Using the records that follow, reproduce exactly the lines starting at the line containing "Barriers Compliance Board’s" and ending at the line containing "Chỉ vì hoàn". Include both end lines and no pictures.

## SUPPLIED RECORDS:
-------------------------

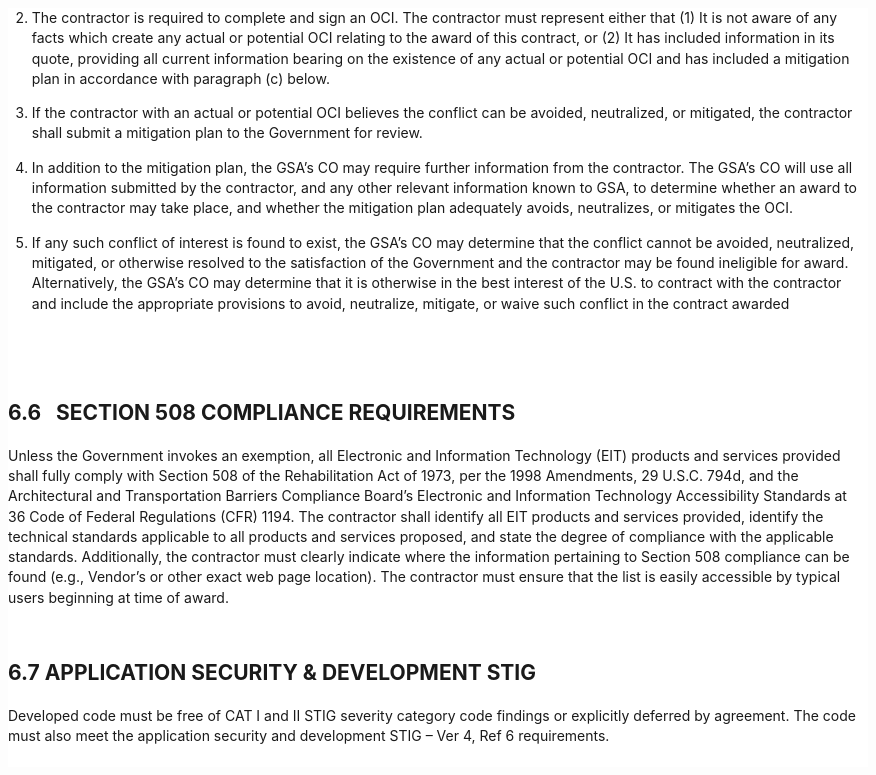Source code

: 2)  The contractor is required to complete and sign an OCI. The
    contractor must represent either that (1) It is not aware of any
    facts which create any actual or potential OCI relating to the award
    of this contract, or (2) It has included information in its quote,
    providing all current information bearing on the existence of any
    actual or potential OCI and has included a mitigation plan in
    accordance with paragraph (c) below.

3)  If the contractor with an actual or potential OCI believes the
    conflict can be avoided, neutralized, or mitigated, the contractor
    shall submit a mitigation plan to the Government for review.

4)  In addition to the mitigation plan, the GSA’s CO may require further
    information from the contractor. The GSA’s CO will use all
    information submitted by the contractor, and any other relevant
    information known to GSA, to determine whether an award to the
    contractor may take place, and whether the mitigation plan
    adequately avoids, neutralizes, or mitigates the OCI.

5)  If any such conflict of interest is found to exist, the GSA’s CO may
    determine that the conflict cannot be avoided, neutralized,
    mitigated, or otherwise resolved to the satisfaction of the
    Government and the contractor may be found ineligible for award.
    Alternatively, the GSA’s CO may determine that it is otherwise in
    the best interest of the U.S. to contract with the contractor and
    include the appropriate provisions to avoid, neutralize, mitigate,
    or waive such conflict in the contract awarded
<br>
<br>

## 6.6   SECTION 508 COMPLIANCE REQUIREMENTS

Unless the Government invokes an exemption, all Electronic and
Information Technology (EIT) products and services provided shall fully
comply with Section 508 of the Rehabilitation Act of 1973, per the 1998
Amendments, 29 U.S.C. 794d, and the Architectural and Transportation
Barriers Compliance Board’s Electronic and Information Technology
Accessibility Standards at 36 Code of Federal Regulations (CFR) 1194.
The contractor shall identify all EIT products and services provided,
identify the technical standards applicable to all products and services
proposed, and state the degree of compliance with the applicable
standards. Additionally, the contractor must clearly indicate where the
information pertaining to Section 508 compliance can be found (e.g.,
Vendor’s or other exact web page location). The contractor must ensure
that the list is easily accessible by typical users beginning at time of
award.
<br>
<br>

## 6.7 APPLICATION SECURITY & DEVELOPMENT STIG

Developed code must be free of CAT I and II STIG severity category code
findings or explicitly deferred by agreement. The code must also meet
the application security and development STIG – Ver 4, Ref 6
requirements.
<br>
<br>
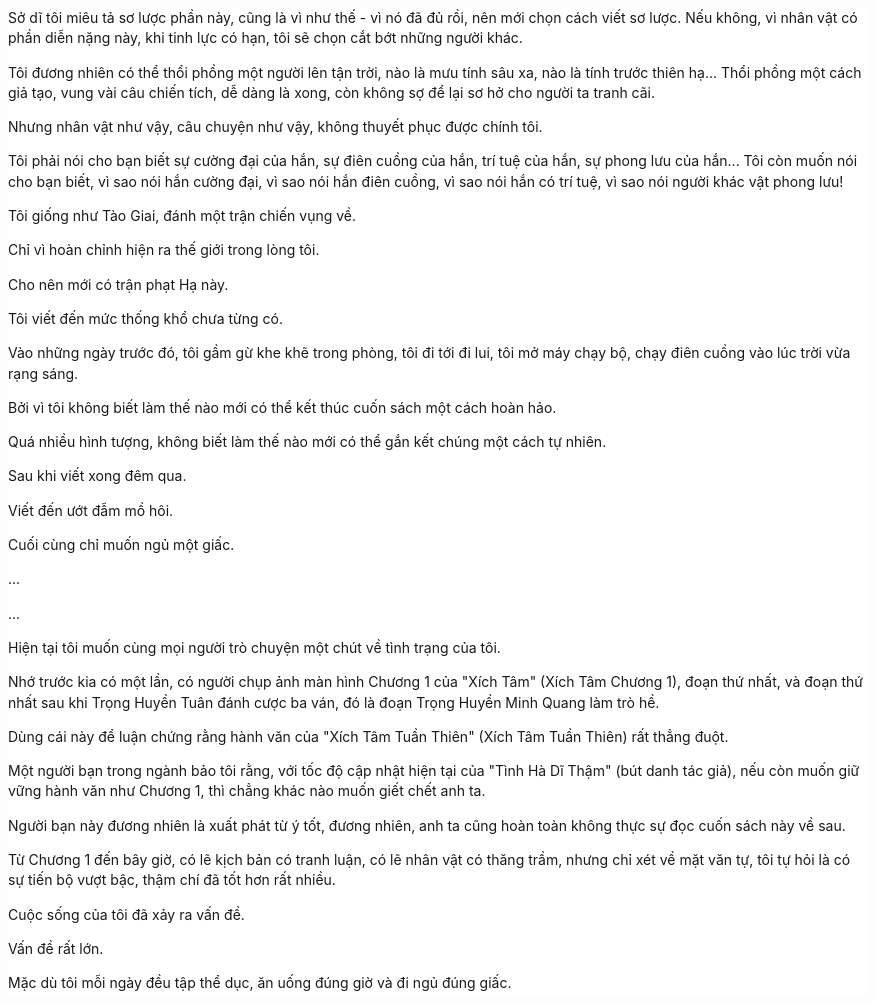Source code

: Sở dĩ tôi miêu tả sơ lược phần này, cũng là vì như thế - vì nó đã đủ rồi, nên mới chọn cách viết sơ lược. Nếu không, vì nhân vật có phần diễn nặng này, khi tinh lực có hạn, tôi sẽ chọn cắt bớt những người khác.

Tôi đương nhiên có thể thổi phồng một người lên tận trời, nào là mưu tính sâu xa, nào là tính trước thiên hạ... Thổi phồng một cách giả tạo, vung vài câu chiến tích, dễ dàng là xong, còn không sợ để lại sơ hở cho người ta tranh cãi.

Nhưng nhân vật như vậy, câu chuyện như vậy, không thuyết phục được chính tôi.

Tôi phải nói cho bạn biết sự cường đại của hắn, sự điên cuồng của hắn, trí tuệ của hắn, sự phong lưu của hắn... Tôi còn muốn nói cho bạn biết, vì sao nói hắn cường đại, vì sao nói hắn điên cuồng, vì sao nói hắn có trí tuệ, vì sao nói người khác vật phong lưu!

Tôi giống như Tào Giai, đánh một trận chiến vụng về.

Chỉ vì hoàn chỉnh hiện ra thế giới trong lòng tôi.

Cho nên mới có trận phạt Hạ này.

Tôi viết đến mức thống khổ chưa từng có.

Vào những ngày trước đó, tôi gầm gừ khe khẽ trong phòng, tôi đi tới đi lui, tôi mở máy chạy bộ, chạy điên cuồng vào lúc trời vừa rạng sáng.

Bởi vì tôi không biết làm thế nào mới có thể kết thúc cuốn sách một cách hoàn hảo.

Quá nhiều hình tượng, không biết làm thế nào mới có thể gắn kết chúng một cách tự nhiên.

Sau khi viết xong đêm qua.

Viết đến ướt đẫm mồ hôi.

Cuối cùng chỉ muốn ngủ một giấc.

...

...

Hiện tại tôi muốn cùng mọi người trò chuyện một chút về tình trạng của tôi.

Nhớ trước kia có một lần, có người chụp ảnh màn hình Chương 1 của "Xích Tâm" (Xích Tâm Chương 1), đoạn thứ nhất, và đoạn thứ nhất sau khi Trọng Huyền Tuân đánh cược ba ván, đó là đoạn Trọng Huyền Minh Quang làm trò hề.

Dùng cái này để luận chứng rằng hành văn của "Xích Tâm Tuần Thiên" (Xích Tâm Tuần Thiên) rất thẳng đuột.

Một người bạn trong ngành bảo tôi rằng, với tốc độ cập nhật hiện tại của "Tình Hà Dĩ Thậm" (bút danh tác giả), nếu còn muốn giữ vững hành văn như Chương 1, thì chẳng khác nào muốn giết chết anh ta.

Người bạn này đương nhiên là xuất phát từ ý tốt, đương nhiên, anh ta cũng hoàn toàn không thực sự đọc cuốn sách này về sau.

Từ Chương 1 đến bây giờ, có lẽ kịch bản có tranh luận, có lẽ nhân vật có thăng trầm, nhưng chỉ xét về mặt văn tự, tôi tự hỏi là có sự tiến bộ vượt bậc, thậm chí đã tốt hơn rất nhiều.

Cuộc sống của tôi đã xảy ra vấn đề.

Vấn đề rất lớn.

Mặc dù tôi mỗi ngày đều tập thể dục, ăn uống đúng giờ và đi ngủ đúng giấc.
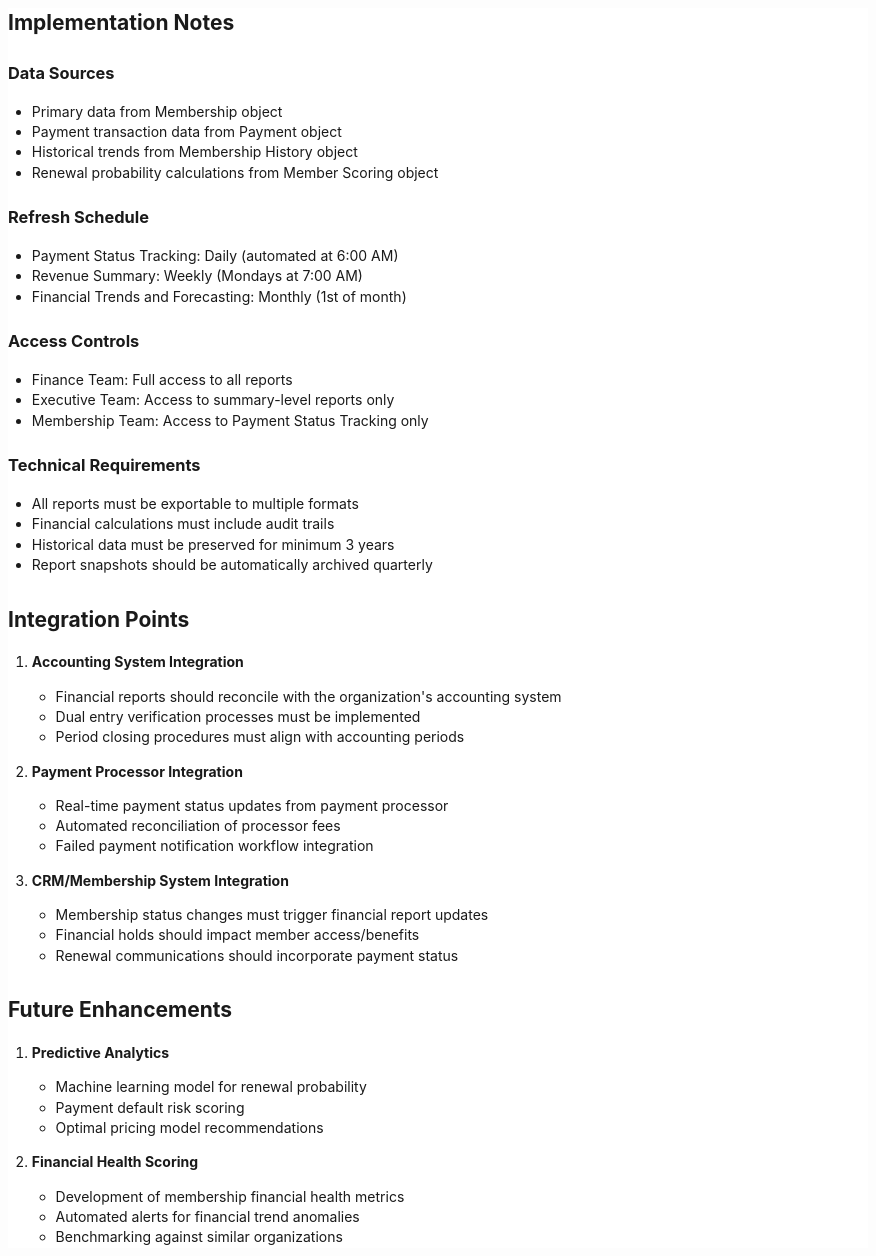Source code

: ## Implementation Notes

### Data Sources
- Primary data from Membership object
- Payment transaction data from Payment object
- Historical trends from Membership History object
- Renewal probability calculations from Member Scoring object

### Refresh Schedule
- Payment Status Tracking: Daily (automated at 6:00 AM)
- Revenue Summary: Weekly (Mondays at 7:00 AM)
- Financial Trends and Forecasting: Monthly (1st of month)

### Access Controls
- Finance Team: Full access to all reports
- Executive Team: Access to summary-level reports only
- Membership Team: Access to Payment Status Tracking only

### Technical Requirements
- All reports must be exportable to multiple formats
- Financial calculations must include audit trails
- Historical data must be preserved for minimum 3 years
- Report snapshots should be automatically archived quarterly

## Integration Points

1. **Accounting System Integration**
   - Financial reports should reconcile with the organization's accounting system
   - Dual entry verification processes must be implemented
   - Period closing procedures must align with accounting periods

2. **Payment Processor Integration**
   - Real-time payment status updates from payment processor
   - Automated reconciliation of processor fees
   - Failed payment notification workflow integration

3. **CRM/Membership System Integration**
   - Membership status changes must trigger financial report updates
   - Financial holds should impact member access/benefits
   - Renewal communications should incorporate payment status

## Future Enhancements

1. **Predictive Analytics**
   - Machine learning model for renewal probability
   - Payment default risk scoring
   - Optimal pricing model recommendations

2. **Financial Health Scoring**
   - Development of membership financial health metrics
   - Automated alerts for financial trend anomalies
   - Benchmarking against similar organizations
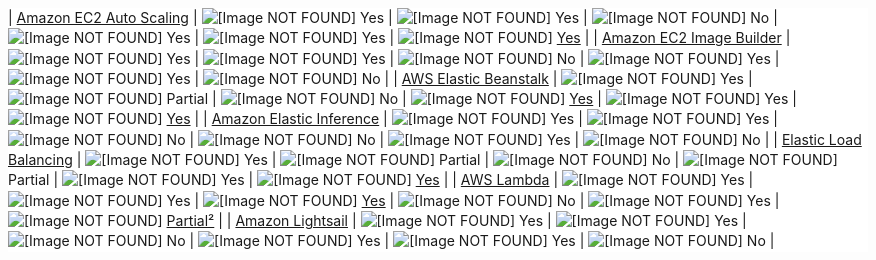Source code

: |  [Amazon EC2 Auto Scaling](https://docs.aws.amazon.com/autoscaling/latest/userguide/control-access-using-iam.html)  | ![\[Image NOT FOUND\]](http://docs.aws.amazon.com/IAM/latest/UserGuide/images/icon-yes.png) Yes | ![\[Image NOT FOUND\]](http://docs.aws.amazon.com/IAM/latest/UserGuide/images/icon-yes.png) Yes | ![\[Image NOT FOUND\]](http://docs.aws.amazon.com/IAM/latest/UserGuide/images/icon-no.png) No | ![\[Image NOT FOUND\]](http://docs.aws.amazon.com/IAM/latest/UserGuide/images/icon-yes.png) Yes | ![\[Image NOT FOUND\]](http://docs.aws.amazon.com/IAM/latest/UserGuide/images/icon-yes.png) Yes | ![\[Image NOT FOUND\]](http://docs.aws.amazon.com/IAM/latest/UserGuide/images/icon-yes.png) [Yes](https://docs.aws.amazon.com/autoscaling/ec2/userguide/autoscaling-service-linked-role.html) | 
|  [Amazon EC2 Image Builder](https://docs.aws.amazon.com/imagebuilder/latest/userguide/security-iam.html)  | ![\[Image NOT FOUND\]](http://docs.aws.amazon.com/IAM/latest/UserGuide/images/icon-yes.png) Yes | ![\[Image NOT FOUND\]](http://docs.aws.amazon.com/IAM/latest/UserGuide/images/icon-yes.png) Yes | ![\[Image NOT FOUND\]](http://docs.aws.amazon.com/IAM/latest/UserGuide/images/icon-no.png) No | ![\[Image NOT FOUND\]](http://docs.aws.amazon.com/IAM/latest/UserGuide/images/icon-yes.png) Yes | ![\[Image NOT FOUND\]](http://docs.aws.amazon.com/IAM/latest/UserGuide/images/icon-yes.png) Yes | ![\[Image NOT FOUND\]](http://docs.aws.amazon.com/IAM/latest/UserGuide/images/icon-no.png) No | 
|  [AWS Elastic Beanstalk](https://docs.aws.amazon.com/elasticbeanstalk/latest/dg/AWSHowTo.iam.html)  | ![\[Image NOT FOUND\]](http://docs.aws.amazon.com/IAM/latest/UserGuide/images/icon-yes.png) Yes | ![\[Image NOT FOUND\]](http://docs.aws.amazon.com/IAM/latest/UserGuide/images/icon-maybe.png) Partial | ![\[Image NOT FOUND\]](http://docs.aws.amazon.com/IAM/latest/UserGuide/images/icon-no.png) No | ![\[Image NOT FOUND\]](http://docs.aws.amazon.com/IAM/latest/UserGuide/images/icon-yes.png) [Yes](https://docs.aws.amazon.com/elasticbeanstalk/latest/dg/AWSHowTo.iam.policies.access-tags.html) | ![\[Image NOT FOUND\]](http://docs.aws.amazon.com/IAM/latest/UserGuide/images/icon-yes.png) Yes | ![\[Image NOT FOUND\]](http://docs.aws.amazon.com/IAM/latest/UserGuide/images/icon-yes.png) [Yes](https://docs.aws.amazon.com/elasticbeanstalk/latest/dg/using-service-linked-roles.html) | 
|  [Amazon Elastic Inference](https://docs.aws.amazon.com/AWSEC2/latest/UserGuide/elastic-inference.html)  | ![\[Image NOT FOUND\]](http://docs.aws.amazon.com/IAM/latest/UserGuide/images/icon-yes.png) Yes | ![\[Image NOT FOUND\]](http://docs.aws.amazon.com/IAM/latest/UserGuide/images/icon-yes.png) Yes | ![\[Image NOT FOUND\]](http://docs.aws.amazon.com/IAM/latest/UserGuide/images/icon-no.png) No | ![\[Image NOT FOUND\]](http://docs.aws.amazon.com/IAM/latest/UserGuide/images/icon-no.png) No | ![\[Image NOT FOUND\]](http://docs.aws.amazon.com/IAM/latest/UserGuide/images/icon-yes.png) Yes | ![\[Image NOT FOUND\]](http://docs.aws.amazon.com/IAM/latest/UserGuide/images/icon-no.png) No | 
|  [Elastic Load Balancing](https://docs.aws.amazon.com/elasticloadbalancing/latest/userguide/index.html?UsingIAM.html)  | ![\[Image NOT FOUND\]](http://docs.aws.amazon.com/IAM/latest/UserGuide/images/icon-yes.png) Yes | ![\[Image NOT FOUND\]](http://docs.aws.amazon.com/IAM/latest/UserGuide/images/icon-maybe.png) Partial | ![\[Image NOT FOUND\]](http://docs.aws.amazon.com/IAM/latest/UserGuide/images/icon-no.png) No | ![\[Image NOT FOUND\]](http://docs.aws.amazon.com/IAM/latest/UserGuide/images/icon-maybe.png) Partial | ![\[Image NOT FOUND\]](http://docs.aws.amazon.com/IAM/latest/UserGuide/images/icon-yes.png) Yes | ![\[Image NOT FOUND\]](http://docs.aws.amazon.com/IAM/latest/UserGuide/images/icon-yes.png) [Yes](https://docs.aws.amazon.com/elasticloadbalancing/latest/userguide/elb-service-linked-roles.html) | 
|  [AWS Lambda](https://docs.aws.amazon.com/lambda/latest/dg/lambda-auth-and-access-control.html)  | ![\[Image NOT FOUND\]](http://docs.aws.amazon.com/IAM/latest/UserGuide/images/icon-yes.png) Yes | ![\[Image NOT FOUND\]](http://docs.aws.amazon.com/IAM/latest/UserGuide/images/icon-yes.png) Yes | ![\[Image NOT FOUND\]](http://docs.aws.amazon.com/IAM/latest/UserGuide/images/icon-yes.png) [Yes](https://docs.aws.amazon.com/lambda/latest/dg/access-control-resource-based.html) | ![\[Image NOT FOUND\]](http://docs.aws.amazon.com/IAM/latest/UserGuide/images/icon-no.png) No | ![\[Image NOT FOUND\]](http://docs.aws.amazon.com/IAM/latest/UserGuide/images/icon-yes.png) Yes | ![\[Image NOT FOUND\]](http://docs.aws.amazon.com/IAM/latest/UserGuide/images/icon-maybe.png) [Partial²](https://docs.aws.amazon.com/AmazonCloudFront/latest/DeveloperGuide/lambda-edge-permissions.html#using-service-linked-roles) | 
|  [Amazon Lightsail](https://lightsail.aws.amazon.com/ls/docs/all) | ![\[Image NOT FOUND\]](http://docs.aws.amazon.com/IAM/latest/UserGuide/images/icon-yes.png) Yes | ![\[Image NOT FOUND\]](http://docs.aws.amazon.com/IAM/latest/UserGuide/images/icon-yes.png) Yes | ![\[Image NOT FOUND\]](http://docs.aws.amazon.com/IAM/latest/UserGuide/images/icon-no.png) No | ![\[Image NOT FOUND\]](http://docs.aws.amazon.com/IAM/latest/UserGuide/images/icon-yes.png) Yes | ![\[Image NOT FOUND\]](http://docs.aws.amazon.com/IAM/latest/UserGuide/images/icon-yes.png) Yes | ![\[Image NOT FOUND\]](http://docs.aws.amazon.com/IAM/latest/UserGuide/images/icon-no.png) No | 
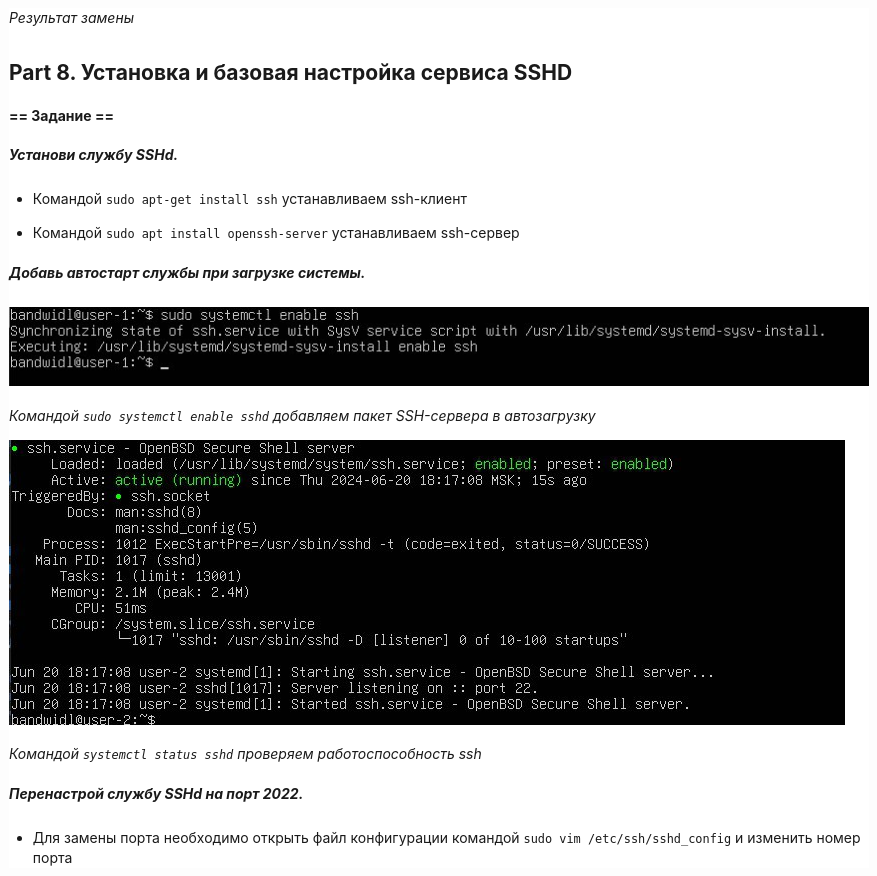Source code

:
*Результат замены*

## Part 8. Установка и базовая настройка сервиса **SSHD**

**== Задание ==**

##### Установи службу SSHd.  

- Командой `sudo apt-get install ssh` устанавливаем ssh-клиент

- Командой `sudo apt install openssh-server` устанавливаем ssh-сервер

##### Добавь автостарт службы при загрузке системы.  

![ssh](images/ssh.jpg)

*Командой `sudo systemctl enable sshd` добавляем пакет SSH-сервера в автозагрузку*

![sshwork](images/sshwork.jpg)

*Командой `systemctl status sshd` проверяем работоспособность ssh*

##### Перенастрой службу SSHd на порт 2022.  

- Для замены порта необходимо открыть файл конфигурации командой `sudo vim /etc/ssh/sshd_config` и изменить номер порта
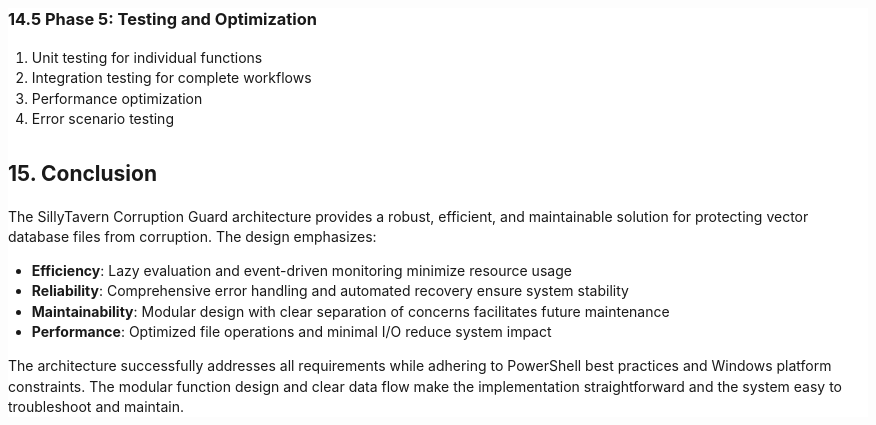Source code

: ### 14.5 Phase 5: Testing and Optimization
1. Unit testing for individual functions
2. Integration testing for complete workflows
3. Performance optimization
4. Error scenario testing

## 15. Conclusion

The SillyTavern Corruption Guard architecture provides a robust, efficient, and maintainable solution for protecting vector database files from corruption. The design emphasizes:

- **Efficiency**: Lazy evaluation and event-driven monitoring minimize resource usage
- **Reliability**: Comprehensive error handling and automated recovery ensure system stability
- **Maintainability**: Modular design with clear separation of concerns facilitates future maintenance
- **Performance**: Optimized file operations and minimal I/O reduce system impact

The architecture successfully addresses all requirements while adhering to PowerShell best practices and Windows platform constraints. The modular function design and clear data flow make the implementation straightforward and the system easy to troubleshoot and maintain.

-------------------------

## RESPONSE AREA:
Barriers Compliance Board’s Electronic and Information Technology
Accessibility Standards at 36 Code of Federal Regulations (CFR) 1194.
The contractor shall identify all EIT products and services provided,
identify the technical standards applicable to all products and services
proposed, and state the degree of compliance with the applicable
standards. Additionally, the contractor must clearly indicate where the
information pertaining to Section 508 compliance can be found (e.g.,
Vendor’s or other exact web page location). The contractor must ensure
that the list is easily accessible by typical users beginning at time of
award.
<br>
<br>

## 6.7 APPLICATION SECURITY & DEVELOPMENT STIG

Developed code must be free of CAT I and II STIG severity category code
findings or explicitly deferred by agreement. The code must also meet
the application security and development STIG – Ver 4, Ref 6
requirements.
<br>
<br>
Source code

: Sở dĩ tôi miêu tả sơ lược phần này, cũng là vì như thế - vì nó đã đủ rồi, nên mới chọn cách viết sơ lược. Nếu không, vì nhân vật có phần diễn nặng này, khi tinh lực có hạn, tôi sẽ chọn cắt bớt những người khác.

Tôi đương nhiên có thể thổi phồng một người lên tận trời, nào là mưu tính sâu xa, nào là tính trước thiên hạ... Thổi phồng một cách giả tạo, vung vài câu chiến tích, dễ dàng là xong, còn không sợ để lại sơ hở cho người ta tranh cãi.

Nhưng nhân vật như vậy, câu chuyện như vậy, không thuyết phục được chính tôi.

Tôi phải nói cho bạn biết sự cường đại của hắn, sự điên cuồng của hắn, trí tuệ của hắn, sự phong lưu của hắn... Tôi còn muốn nói cho bạn biết, vì sao nói hắn cường đại, vì sao nói hắn điên cuồng, vì sao nói hắn có trí tuệ, vì sao nói người khác vật phong lưu!

Tôi giống như Tào Giai, đánh một trận chiến vụng về.

Chỉ vì hoàn chỉnh hiện ra thế giới trong lòng tôi.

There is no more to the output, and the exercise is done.